A recent Sports Illustrated cover featuring a lone helmet on a black page, eerily reminiscent of a headstone, rocked the Penn State network. But the idea, it turns out, is not so far off. Penn State itself is trying to bury the past 20 years and move forward.

Two weeks ago at the home opener, fans were carrying cardboard cutouts of the former head coach and sporting T-shirts that read “409 Forever” and “Thanks for everything, Joe.” These are the fans determined to resurrect the Old Penn State. The JoePa tributes were frequent enough to notice them, but also sparse enough to realize they were the minority.

More students and fans wore “O’Brien’s Lions” and “Billieve” shirts, bold proclamations of the hope that Bill O’Brien will carry Penn State forward. Choruses of “Bill-O-Bri-en” overpowered any “Joe-Pa-ter-no” chant. Still, O’Brien has an uphill battle to carry PSU out of the graveyard and into the limelight once again, and everyone knows it.

“It’s going to take a long time,” Chris Robson, a Penn State fan acknowledged at a post-game tailgate. “[Losing the home opener] pretty much pins it. Penn State has a long road ahead.”

After the disappointing loss the crowds dispersed, disheartened. Only one tenth of the crowd that cheered for the team as they entered the locker room remained to greet them when they walked out. As the players exited the stadium in sweats, headphones on, heads down, the crowd was silent until a woman in her 40s yelled out, “Come on guys! They stayed for us!” and inspired a small cheer to ripple through the crowd.

Astounding. They stayed for us. The players, rocked by sanctions and punishments for something they did not contribute to in any way, stayed for the fans, for the Penn State community.

Where is the support for the Penn State fans? They stayed, they endured. They came in thousands to see a home opener that was virtually meaningless in football terms. They have been ridiculed ruthlessly by the media for months.

It’s not that the school and students aren’t ready and willing to move forward. Most of them certainly are, and in fact the prevailing sentiment is that they are sick of hearing about the scandal. “We’re just tired of it,” PSU junior Danielle Smith admitted. “What happened was terrible and we’re all sad about it. But we’re tired of the media and the criticism. People outside Penn State don’t realize what a tight-knit community we are.” What about those fans (almost omnipresent in media reports) unwilling to acknowledge Joe Paterno’s guilt? “Our instinct is to protect each other.”

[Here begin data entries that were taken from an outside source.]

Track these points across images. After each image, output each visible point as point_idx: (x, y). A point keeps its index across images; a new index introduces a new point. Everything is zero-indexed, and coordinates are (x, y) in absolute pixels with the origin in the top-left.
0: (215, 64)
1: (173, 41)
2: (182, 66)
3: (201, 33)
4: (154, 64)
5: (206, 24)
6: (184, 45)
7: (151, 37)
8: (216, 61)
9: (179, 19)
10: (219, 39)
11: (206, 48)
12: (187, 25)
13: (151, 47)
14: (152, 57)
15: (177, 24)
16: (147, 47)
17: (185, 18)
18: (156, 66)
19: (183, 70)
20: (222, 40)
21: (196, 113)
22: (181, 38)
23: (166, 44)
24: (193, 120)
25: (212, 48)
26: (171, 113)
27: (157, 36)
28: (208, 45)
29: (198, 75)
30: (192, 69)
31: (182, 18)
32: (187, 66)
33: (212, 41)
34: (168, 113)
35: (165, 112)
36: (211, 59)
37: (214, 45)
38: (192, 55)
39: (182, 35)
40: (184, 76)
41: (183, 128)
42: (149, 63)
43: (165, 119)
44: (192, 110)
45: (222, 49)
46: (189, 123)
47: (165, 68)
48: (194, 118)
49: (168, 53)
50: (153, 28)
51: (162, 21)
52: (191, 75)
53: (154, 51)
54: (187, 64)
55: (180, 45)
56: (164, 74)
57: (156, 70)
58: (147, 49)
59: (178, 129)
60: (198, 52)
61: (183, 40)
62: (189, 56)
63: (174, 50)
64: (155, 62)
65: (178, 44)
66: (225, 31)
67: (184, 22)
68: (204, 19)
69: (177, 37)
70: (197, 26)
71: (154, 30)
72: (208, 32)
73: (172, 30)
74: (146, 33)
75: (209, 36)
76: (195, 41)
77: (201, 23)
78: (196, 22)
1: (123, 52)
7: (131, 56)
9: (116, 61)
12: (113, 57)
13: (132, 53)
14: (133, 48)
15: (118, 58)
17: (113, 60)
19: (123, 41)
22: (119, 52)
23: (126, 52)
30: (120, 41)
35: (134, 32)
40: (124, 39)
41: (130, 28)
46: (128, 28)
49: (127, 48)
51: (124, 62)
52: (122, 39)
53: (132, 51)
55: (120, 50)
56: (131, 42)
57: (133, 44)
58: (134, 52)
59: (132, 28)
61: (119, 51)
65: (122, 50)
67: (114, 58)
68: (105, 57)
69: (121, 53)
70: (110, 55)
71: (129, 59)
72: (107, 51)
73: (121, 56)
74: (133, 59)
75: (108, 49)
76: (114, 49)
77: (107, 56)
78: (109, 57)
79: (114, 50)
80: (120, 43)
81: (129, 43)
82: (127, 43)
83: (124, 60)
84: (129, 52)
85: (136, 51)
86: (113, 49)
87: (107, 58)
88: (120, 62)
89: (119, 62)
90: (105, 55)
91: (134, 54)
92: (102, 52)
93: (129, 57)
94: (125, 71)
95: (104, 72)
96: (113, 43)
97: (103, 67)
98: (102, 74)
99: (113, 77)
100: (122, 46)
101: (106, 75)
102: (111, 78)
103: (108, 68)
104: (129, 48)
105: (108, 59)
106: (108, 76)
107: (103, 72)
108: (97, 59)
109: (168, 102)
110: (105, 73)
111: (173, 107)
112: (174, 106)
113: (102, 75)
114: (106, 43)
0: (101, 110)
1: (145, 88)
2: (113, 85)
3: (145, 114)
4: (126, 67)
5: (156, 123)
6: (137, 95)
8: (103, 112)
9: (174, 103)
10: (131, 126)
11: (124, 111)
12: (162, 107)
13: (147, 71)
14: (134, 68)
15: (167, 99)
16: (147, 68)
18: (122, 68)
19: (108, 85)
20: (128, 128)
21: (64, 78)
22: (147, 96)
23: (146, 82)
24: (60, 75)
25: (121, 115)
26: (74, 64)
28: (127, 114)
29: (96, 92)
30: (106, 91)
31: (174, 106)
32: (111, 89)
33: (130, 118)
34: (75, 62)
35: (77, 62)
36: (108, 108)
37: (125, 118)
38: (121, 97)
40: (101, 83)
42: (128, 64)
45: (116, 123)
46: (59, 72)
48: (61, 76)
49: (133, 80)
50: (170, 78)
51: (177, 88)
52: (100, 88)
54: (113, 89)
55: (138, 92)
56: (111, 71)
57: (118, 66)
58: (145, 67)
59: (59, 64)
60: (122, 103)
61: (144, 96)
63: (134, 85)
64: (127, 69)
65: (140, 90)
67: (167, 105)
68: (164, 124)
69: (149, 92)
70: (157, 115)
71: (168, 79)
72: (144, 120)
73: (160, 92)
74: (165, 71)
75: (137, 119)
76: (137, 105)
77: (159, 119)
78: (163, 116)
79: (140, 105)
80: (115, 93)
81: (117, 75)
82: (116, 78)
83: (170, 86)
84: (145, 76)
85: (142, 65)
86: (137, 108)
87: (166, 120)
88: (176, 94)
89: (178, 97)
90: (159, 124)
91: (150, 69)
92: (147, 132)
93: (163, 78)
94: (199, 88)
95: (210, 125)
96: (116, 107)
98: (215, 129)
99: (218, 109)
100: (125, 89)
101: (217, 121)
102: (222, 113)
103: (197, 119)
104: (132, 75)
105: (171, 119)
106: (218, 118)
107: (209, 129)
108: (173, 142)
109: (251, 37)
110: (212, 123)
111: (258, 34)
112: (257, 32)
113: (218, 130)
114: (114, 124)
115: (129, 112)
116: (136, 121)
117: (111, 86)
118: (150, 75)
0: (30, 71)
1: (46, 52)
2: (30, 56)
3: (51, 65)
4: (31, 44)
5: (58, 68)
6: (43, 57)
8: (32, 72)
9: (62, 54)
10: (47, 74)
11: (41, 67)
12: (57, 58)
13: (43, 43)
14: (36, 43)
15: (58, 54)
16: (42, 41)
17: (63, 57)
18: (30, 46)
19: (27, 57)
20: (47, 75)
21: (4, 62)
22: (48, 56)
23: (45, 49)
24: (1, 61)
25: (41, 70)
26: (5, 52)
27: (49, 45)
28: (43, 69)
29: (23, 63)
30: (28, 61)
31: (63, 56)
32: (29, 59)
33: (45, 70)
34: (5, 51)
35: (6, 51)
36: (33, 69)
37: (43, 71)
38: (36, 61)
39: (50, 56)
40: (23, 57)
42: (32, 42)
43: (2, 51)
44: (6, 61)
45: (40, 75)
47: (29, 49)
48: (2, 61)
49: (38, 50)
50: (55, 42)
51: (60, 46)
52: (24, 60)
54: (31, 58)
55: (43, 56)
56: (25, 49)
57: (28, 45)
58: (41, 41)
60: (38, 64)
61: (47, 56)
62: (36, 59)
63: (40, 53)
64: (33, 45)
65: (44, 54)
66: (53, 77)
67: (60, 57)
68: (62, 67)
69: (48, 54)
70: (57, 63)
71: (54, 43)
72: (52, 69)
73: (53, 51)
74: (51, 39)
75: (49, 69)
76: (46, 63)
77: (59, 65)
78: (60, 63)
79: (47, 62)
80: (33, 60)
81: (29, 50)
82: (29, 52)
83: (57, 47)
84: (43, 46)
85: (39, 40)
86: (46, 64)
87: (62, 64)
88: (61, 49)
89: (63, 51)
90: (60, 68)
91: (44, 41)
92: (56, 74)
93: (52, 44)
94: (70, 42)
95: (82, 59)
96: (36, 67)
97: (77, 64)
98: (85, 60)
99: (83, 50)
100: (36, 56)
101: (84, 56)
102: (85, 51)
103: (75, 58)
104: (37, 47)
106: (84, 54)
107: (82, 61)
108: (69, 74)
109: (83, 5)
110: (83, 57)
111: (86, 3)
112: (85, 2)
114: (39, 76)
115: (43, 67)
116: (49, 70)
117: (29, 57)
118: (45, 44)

At 9 a.m. before the game there is a tiny JoePa bobble head on the lawn where his statue once stood. By the end of the game at 4 p.m., there are cards, flowers and photos. Everyone stops to take a picture, crouching down next to the silent memorial. Some pose as JoePa did, leaning forward with a single finger pointing up, the symbol for being number one. But a Penn State landmark that has literally been buried under new grass and trees doesn’t give the impression that JoePa is number one any longer. Despite those few grave robbers, it seems that, slowly, Penn State is burying its past and moving on.